* _CHALLENGE_
Rewrite every line of the records below as a numbered list, leaving out any blank lines.

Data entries
[Start]

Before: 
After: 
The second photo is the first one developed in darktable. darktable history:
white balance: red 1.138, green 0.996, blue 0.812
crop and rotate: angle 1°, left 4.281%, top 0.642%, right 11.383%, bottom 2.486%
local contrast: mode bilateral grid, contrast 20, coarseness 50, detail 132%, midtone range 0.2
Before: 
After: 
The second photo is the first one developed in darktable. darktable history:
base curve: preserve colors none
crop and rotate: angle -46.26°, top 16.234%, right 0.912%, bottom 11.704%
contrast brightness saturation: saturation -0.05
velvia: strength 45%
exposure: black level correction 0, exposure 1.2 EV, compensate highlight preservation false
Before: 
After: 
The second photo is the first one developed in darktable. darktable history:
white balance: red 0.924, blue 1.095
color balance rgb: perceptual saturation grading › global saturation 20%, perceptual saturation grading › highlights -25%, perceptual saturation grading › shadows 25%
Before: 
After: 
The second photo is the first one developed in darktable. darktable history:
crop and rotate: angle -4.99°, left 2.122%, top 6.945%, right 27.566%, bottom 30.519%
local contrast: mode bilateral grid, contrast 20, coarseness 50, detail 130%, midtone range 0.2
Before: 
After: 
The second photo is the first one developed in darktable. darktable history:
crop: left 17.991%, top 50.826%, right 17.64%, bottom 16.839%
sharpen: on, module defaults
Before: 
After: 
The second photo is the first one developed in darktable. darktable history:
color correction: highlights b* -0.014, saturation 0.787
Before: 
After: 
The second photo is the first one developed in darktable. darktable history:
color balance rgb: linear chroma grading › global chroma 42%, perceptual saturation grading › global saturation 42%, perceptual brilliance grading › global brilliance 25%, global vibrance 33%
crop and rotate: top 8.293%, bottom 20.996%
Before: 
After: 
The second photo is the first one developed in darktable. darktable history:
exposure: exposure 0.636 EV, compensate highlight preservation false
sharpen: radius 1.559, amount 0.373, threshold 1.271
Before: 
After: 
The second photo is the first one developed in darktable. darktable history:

[End]

* _RESPONSE_
1. Before: 
2. After: 
3. The second photo is the first one developed in darktable. darktable history:
4. white balance: red 1.138, green 0.996, blue 0.812
5. crop and rotate: angle 1°, left 4.281%, top 0.642%, right 11.383%, bottom 2.486%
6. local contrast: mode bilateral grid, contrast 20, coarseness 50, detail 132%, midtone range 0.2
7. Before: 
8. After: 
9. The second photo is the first one developed in darktable. darktable history:
10. base curve: preserve colors none
11. crop and rotate: angle -46.26°, top 16.234%, right 0.912%, bottom 11.704%
12. contrast brightness saturation: saturation -0.05
13. velvia: strength 45%
14. exposure: black level correction 0, exposure 1.2 EV, compensate highlight preservation false
15. Before: 
16. After: 
17. The second photo is the first one developed in darktable. darktable history:
18. white balance: red 0.924, blue 1.095
19. color balance rgb: perceptual saturation grading › global saturation 20%, perceptual saturation grading › highlights -25%, perceptual saturation grading › shadows 25%
20. Before: 
21. After: 
22. The second photo is the first one developed in darktable. darktable history:
23. crop and rotate: angle -4.99°, left 2.122%, top 6.945%, right 27.566%, bottom 30.519%
24. local contrast: mode bilateral grid, contrast 20, coarseness 50, detail 130%, midtone range 0.2
25. Before: 
26. After: 
27. The second photo is the first one developed in darktable. darktable history:
28. crop: left 17.991%, top 50.826%, right 17.64%, bottom 16.839%
29. sharpen: on, module defaults
30. Before: 
31. After: 
32. The second photo is the first one developed in darktable. darktable history:
33. color correction: highlights b* -0.014, saturation 0.787
34. Before: 
35. After: 
36. The second photo is the first one developed in darktable. darktable history:
37. color balance rgb: linear chroma grading › global chroma 42%, perceptual saturation grading › global saturation 42%, perceptual brilliance grading › global brilliance 25%, global vibrance 33%
38. crop and rotate: top 8.293%, bottom 20.996%
39. Before: 
40. After: 
41. The second photo is the first one developed in darktable. darktable history:
42. exposure: exposure 0.636 EV, compensate highlight preservation false
43. sharpen: radius 1.559, amount 0.373, threshold 1.271
44. Before: 
45. After: 
46. The second photo is the first one developed in darktable. darktable history:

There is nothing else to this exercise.